_Task directions_. Wherever a line of the records contains "left", copy that line.
═════ Data excerpts
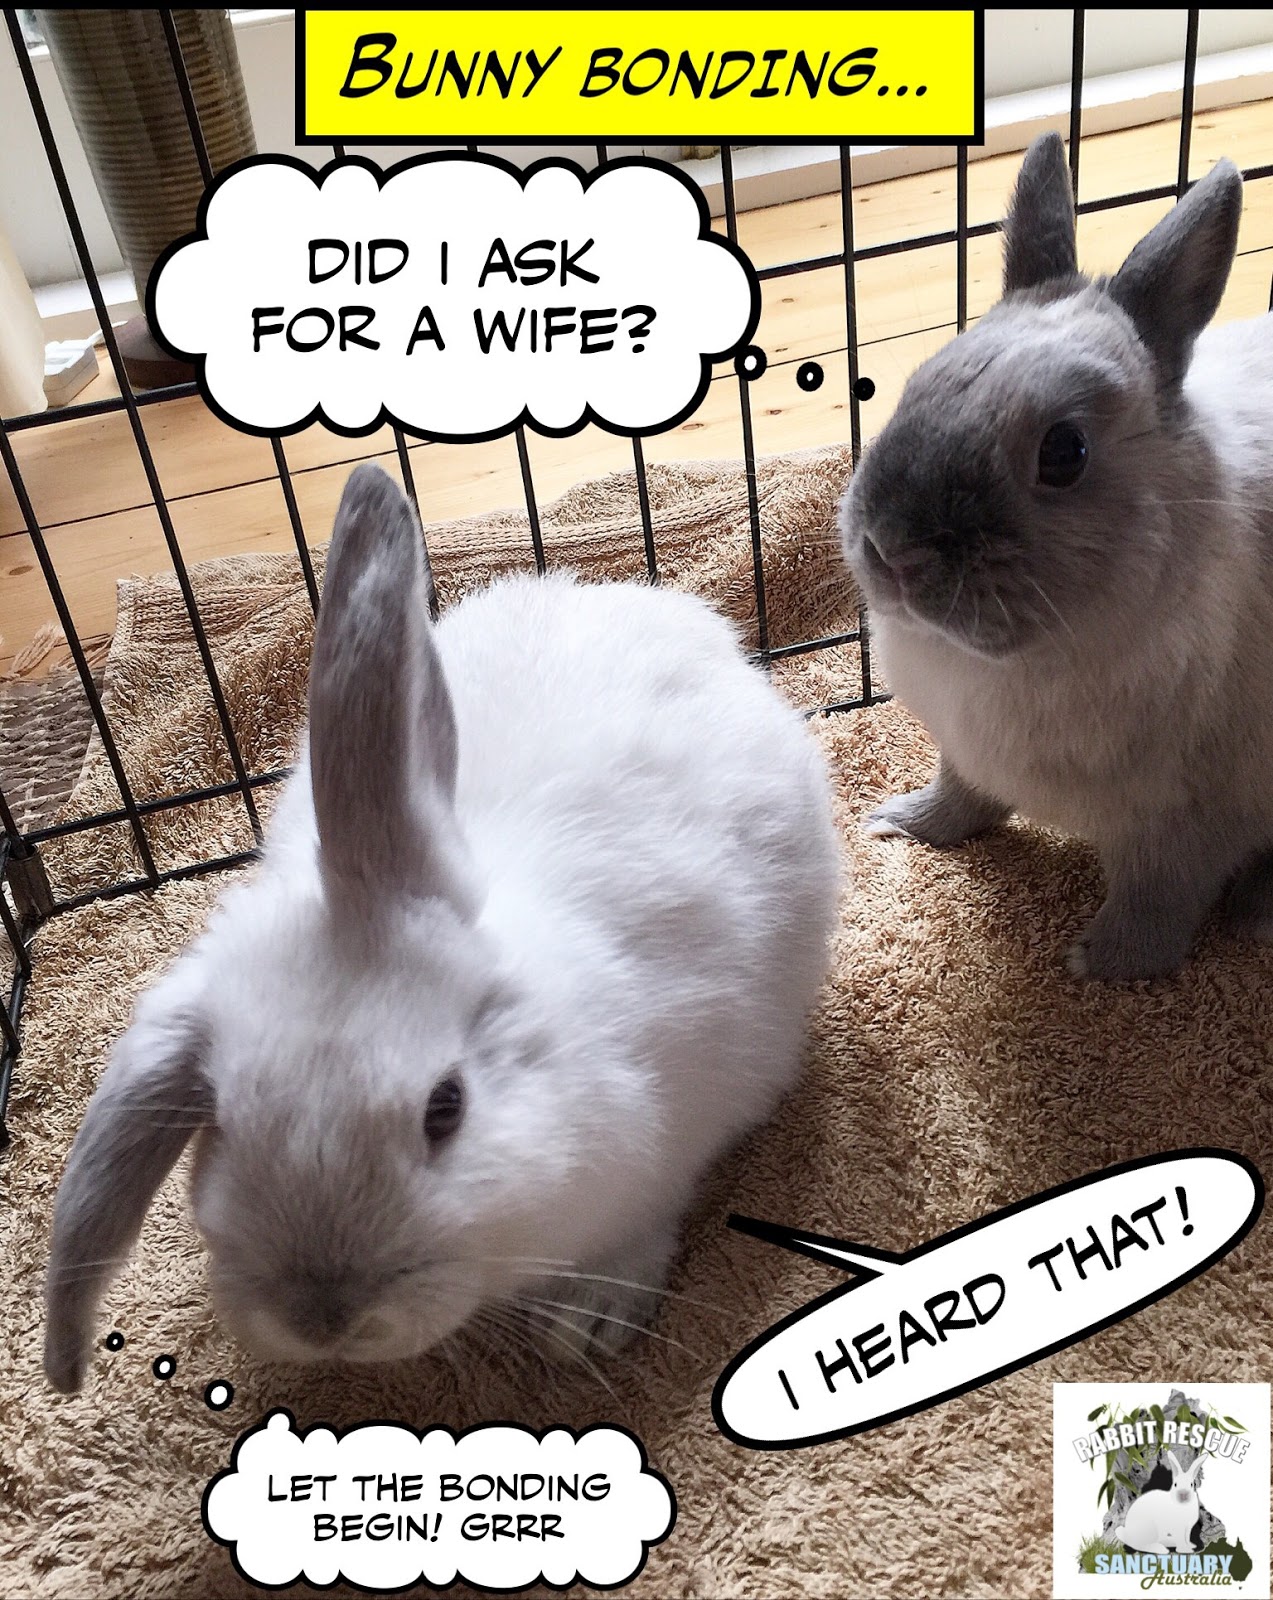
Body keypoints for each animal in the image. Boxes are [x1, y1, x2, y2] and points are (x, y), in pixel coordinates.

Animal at [838, 130, 1273, 981]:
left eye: (1064, 453)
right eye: (916, 387)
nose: (893, 551)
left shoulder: (1188, 823)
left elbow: (1156, 902)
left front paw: (1099, 967)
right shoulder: (964, 753)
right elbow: (963, 798)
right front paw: (904, 822)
══════════
_Result of the task_.
left eye: (1064, 453)
left shoulder: (1188, 823)
left elbow: (1156, 902)
left front paw: (1099, 967)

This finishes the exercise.